TASK GOAL » Revise everything from the start of the records down to the line containing "Count the number of slices in the pie.", changing "tallest" to "longest" and leaving the rest unchanged.

**********

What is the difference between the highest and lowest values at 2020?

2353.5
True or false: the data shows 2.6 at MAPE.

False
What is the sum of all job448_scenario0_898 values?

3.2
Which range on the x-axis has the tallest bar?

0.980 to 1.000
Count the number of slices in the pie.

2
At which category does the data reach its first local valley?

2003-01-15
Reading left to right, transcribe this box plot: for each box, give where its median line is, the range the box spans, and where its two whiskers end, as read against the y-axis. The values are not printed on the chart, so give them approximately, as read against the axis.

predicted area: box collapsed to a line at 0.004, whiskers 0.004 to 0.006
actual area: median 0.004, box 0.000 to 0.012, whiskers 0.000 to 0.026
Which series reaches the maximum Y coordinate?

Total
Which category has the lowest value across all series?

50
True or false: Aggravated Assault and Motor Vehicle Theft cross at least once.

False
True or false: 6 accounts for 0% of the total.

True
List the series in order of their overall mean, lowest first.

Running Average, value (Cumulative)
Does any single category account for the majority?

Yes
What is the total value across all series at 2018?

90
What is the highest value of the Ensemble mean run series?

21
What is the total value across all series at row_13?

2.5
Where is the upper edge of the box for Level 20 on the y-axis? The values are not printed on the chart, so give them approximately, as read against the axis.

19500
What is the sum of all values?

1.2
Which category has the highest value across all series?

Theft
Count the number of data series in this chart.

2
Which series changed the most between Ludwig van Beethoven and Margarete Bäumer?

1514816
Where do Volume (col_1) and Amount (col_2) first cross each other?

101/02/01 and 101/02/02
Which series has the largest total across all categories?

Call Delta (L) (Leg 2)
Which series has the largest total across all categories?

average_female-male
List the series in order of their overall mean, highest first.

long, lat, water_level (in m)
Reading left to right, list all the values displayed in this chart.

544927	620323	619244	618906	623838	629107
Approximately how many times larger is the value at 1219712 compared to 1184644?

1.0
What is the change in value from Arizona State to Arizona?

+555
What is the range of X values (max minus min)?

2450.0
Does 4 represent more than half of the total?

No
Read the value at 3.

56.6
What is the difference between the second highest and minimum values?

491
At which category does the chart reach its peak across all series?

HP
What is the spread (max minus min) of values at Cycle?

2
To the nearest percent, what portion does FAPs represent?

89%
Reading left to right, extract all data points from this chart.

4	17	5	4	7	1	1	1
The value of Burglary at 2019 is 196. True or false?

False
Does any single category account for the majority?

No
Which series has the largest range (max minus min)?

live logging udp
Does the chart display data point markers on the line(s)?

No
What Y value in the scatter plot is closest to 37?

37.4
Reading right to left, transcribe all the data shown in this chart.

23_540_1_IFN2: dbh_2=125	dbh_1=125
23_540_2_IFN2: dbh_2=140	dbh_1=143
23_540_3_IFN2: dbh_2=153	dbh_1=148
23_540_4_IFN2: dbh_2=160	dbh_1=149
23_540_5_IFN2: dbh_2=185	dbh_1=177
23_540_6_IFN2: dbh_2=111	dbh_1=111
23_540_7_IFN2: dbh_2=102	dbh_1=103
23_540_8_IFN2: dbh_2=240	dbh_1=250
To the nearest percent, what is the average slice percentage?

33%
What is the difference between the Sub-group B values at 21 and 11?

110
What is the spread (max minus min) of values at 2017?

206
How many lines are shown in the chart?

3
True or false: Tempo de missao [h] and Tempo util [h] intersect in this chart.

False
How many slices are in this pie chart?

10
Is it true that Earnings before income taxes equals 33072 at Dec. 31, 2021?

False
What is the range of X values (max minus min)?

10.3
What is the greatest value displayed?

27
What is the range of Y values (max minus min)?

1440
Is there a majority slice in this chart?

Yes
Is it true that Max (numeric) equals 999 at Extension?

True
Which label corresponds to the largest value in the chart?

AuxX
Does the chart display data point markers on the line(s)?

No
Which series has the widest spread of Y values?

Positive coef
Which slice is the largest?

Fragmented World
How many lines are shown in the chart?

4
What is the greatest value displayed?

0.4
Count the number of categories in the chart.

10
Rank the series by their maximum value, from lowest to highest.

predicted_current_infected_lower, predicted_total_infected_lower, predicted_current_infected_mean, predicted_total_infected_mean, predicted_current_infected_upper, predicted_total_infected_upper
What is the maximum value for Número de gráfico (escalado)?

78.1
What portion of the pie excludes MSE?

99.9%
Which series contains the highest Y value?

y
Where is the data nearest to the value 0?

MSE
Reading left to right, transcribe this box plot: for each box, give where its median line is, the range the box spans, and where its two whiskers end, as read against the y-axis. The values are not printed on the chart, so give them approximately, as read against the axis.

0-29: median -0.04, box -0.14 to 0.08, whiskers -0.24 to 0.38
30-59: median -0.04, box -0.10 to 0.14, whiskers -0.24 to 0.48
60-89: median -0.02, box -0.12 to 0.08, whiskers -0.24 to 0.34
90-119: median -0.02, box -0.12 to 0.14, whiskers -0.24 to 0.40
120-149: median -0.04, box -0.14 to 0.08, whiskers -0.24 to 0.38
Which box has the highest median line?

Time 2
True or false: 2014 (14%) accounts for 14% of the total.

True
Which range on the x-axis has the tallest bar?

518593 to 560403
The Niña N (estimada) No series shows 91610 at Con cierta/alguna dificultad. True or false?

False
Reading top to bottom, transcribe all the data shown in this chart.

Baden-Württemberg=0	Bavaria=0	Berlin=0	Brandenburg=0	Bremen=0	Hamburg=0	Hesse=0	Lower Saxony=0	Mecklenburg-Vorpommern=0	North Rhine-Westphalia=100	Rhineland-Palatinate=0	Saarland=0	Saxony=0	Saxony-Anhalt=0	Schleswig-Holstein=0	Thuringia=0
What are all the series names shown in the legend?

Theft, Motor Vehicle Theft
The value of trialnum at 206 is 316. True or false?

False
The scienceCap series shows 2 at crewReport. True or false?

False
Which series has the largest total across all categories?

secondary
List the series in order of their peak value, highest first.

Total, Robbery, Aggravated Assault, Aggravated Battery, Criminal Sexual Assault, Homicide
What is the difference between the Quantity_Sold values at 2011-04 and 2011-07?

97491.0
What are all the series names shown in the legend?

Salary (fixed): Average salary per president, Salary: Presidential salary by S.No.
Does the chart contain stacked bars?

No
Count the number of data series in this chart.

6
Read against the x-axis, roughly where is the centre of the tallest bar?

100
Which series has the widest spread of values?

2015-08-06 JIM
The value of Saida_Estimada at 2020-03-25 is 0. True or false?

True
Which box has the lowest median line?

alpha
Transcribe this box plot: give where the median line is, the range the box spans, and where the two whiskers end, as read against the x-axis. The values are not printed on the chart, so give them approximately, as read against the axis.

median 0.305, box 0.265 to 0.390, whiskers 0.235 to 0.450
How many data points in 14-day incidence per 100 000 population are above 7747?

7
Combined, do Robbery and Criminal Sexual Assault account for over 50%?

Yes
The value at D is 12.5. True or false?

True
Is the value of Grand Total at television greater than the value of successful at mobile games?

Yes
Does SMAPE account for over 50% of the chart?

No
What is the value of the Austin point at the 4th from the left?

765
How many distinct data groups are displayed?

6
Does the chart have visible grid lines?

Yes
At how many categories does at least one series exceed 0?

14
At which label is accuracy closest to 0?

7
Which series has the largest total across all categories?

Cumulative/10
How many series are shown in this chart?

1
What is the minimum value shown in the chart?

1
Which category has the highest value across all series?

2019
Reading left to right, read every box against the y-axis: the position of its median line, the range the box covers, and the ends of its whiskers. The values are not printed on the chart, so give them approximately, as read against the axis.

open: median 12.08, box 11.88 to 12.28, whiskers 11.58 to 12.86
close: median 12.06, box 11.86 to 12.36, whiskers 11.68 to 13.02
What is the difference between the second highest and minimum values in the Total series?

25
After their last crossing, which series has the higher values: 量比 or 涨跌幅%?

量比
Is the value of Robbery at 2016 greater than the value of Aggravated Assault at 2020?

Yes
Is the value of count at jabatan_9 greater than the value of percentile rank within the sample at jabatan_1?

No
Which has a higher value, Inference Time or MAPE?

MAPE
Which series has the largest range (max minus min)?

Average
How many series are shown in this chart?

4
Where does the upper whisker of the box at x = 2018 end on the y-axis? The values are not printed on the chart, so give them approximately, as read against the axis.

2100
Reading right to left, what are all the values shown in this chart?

**********

RESULT FOR THIS EXERCISE »
What is the difference between the highest and lowest values at 2020?

2353.5
True or false: the data shows 2.6 at MAPE.

False
What is the sum of all job448_scenario0_898 values?

3.2
Which range on the x-axis has the longest bar?

0.980 to 1.000
Count the number of slices in the pie.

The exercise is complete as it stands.